Dataset entries:
= Beginning of Section =

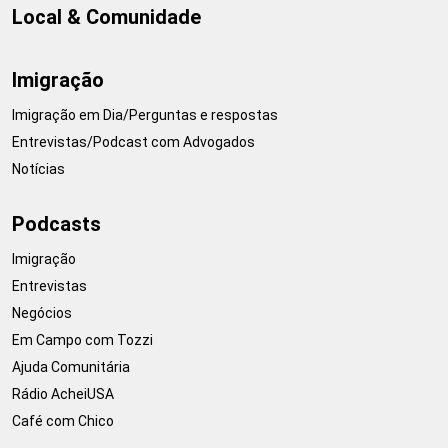
Local & Comunidade
Imigração
Imigração em Dia/Perguntas e respostas
Entrevistas/Podcast com Advogados
Notícias
Podcasts
Imigração
Entrevistas
Negócios
Em Campo com Tozzi
Ajuda Comunitária
Rádio AcheiUSA
Café com Chico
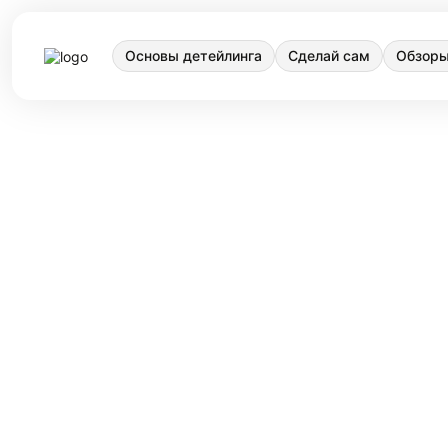
Основы детейлинга
Сделай сам
Обзоры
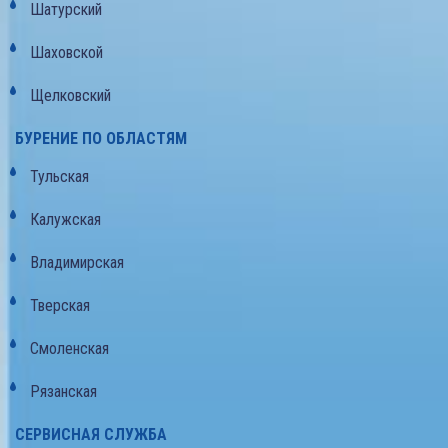
Шатурский
Шаховской
Щелковский
БУРЕНИЕ ПО ОБЛАСТЯМ
Тульская
Калужская
Владимирская
Тверская
Смоленская
Рязанская
СЕРВИСНАЯ СЛУЖБА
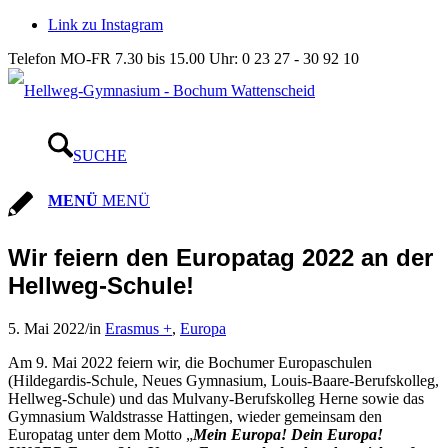
Link zu Instagram
Telefon MO-FR 7.30 bis 15.00 Uhr: 0 23 27 - 30 92 10
SUCHE
MENÜ
MENÜ
Wir feiern den Europatag 2022 an der
Hellweg-Schule!
5. Mai 2022
/
in
Erasmus +
,
Europa
Am 9. Mai 2022 feiern wir, die Bochumer Europaschulen
(Hildegardis-Schule, Neues Gymnasium, Louis-Baare-Berufskolleg,
Hellweg-Schule) und das Mulvany-Berufskolleg Herne sowie das
Gymnasium Waldstrasse Hattingen, wieder gemeinsam den
Europatag unter dem Motto „
Mein Europa! Dein Europa!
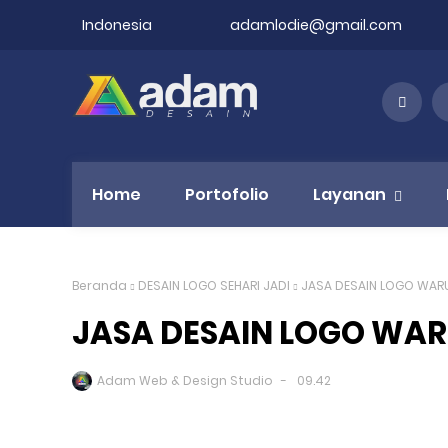
Indonesia
adamlodie@gmail.com
Home
Portofolio
Layanan
Beranda
DESAIN LOGO SEHARI JADI
JASA DESAIN LOGO WAR
JASA DESAIN LOGO WA
Adam Web & Design Studio
09.42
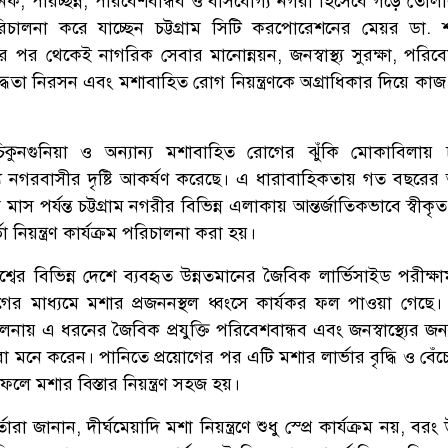
নিক, পরিচ্ছন্ন, পরিবেশবান্ধব ও বাসযোগ্য নগরী হিসেবে গড়ে তোলার
পরিচালনা করে যাচ্ছেন চট্টগ্রাম সিটি করপোরেশনের মেয়র ডা. 
র পর থেকেই নাগরিক সেবার মানোন্নয়ন, জনস্বাস্থ্য সুরক্ষা, পরিবে
লাবদ্ধতা নিরসন এবং মশাবাহিত রোগ নিয়ন্ত্রণকে অগ্রাধিকার দিয়ে ক
চিকুনগুনিয়া ও অন্যান্য মশাবাহিত রোগের ঝুঁকি মোকাবিলায়
ে নগরবাসীর দৃষ্টি আকর্ষণ করেছে। এ ধারাবাহিকতায় গত বছরের 
স পর্যন্ত চট্টগ্রাম নগরীর বিভিন্ন এলাকায় আন্তর্জাতিকভাবে স্বীক
র্ভা নিয়ন্ত্রণ কার্যক্রম পরিচালনা করা হয়।
, বিশ্বের বিভিন্ন দেশে ব্যবহৃত উন্নতমানের জৈবিক লার্ভিসাইড পরীক্
গের মাধ্যমে মশার প্রজননস্থল ধ্বংসে কার্যকর ফল পাওয়া গেছে। 
ায় এ ধরনের জৈবিক প্রযুক্তি পরিবেশবান্ধব এবং জনস্বাস্থ্যের জন
া মনে করেন। পানিতে প্রয়োগের পর এটি মশার লার্ভার বৃদ্ধি ও বেঁ
 ফলে মশার বিস্তার নিয়ন্ত্রণ সহজ হয়।
্তারা জানান, দীর্ঘমেয়াদি মশা নিয়ন্ত্রণে শুধু স্প্রে কার্যক্রম নয়, বরং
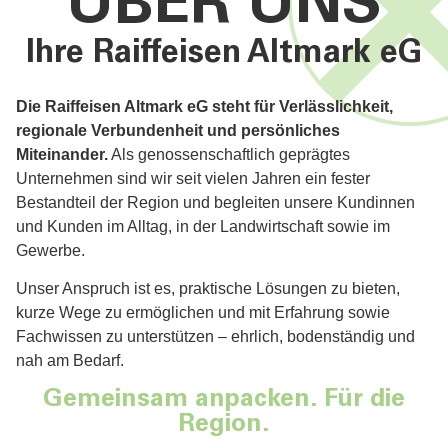
ÜBER UNS
Ihre Raiffeisen Altmark eG
Die Raiffeisen Altmark eG steht für Verlässlichkeit,
regionale Verbundenheit und persönliches
Miteinander.
Als genossenschaftlich geprägtes
Unternehmen sind wir seit vielen Jahren ein fester
Bestandteil der Region und begleiten unsere Kundinnen
und Kunden im Alltag, in der Landwirtschaft sowie im
Gewerbe.
Unser Anspruch ist es, praktische Lösungen zu bieten,
kurze Wege zu ermöglichen und mit Erfahrung sowie
Fachwissen zu unterstützen – ehrlich, bodenständig und
nah am Bedarf.
Gemeinsam anpacken. Für die
Region.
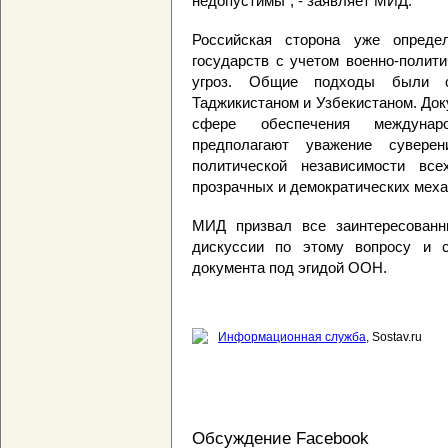
недопустимы", - заявляет МИД.
Российская сторона уже определ
государств с учетом военно-полит
угроз. Общие подходы были с
Таджикистаном и Узбекистаном. Док
сфере обеспечения междунаро
предполагают уважение суверен
политической независимости всех
прозрачных и демократических мех
МИД призвал все заинтересованн
дискуссии по этому вопросу и с
документа под эгидой ООН.
Информационная служба
, Sostav.ru
Обсуждение Facebook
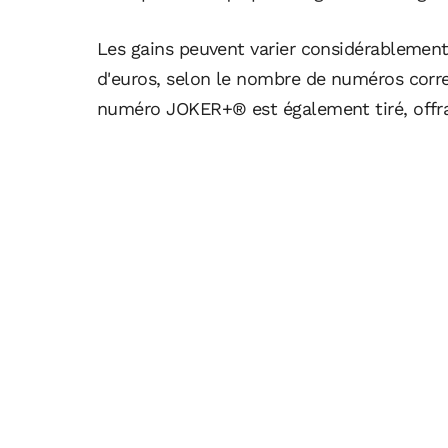
Les gains peuvent varier considérablement,
d'euros, selon le nombre de numéros corre
numéro JOKER+® est également tiré, offr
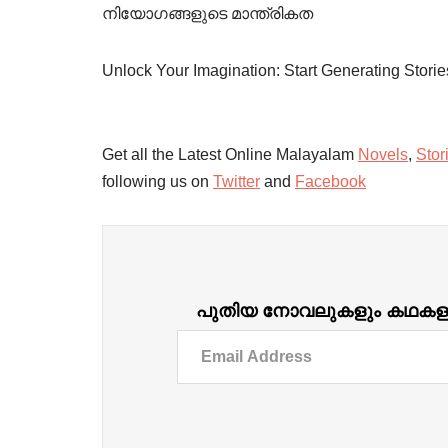
നിയോഗങ്ങളുടെ മാന്ത്രികത
Unlock Your Imagination: Start Generating Stori
Get all the Latest Online Malayalam
Novels
,
Stor
following us on
Twitter
and
Facebook
പുതിയ നോവലുകളും കഥകളും ദ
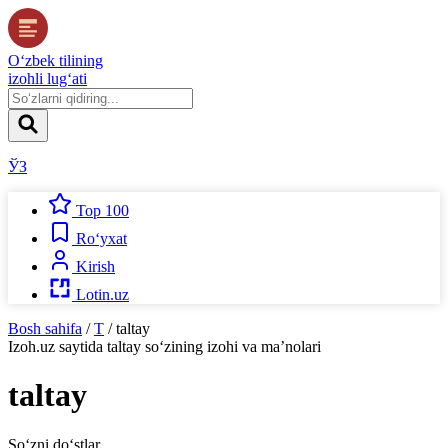
O‘zbek tilining
izohli lug‘ati
ЎЗ
Top 100
Ro‘yxat
Kirish
Lotin.uz
Bosh sahifa
/
T
/
taltay
Izoh.uz
saytida
taltay
so‘zining izohi va ma’nolari
taltay
So‘zni do‘stlar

= End of Section =

» **PROBLEM REQUIREMENTS**
Tally the lines in the entries above that hold the string "JASA" and state the tally alone.

» **OUTPUT**
2